IN any game of football, you try to maximise your own strengths and attack the opponents’ weaknesses.
However, while the Echo doesn’t have too many readers in Dundalk, Cork City midfielder Gearóid Morrissey is loathe to give any trade secrets away ahead of Friday’s meeting between the league’s top two sides at Turner’s Cross (7.15pm).
“Well, I wouldn’t really like to say,” he says.
“We’ll be doing our work now throughout the week. Cotts [assistant manager John Cotter], the backroom team, everyone who’s involved – we’ll have meetings, we’ll discuss it, we’ll go through where we can expose them and what we think we can do and how we think we can best affect the game and go and score goals.
“I probably won’t say but we’ll definitely have a plan in place for Friday night.”
City and Dundalk have been the only teams in the top two spots for the past four seasons in a row as well as meeting in the last two FAI Cup finals and the pair are again looking down on everybody else.
With such a rivalry having developed, it means that there is little effort needed to get up for the game. His namesake may have sung Every Day Is Like Sunday, but for Morrissey it’s all about Friday.
“When you have an opposition coming up, you work all week to get ready and get going,” he says, “but I think with these games it’s automatic.
“We don’t have to think too much about it. It just happens. We know when we go into these games that we need to be at our best. It’s hugely anticipated from us. I can’t wait for it.
“Naturally in any league when the two best teams play, everybody needs to be on their game. When everybody’s on their game collectively, I think you come up a level, no matter what that level is. Playing Dundalk, the games in general I think are very good. They’re feisty, there’s a bit about them. There’s goals in those games.
“There’s everything you look for in a football, match I think. I think when the two best teams play each other, it definitely makes for the best watching.”
With the teams so evenly matched, the atmosphere generated by a raucous home support could be key, and Morrissey hopes to be able to plug into it.
“Playing in Turner’s Cross, we buzz off it,” he says.
“When you’re coming in, there’s queues outside the gate. I was going there as a young fella and now as a player, the buzz is great when you’re going into the ground. It’s very local.
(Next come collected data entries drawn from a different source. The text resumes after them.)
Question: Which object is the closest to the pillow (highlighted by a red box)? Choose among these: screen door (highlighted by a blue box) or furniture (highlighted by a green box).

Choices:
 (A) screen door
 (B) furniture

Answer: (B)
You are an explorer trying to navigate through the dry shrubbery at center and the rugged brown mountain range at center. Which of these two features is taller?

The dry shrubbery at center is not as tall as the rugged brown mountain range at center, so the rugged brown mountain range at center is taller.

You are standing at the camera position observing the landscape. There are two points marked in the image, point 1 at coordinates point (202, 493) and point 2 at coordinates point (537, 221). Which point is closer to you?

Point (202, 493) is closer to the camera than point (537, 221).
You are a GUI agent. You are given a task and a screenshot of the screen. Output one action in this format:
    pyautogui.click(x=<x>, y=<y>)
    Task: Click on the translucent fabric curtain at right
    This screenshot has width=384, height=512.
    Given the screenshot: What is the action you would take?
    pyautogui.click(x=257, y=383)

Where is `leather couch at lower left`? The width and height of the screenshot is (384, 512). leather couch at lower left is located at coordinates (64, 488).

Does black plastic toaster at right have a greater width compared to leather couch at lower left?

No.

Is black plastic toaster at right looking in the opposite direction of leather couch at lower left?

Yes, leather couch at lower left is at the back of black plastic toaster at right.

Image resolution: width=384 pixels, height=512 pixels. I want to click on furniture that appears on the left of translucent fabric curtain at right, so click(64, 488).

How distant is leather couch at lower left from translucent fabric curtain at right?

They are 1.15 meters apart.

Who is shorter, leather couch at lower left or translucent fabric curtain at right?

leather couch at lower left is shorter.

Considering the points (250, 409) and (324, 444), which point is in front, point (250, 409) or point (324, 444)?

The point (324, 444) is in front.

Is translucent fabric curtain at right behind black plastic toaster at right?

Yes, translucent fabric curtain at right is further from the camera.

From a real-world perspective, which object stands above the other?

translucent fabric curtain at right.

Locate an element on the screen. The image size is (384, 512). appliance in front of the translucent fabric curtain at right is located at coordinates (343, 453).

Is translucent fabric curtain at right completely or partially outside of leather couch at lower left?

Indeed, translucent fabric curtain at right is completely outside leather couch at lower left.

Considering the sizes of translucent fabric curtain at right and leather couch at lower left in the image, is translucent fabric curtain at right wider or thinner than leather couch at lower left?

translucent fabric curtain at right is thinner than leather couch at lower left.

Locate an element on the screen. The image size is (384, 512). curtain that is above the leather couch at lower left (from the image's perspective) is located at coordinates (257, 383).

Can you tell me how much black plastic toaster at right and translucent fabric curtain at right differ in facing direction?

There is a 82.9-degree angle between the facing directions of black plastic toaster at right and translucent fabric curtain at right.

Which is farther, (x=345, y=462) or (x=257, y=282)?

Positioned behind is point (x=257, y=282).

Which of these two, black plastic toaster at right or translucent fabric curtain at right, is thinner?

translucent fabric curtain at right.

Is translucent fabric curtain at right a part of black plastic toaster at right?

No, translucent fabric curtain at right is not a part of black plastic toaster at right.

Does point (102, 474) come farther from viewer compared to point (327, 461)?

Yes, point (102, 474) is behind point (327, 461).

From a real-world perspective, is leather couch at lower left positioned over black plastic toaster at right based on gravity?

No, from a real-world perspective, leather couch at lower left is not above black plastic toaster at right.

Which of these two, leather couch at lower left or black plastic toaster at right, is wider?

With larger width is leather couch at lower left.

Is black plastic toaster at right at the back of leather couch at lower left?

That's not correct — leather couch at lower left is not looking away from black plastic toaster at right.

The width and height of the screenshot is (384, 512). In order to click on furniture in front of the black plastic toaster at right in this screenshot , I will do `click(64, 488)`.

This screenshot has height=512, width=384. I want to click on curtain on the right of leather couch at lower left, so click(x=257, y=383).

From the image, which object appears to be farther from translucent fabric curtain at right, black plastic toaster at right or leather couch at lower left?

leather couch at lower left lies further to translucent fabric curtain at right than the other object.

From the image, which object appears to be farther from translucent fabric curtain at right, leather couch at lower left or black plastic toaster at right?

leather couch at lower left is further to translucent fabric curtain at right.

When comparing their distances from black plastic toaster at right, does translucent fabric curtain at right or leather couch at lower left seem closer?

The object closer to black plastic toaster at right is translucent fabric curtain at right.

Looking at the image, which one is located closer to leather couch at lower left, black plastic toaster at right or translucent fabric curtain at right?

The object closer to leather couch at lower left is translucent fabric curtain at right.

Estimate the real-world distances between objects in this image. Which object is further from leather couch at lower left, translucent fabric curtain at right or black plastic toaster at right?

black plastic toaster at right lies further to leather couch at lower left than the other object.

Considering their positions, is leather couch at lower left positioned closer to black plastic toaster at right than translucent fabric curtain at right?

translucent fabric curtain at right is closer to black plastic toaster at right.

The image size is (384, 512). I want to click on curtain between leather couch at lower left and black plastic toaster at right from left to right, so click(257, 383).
You go into the shop the day before the game and everybody’s onto you about it.
“You can’t really go anywhere without someone mentioning it. It consumes the city, especially that we’ve been at the top for the last few years. I think everybody’s interested.
“Turner’s Cross is special. You can play in Tallaght or you can play wherever, in any ground in the country. When Bohs play Rovers, it looks like a decent atmosphere but I don’t think it comes near Turner’s Cross when there’s a top-of-the-table clash and it’s sold out. The atmosphere is brilliant.”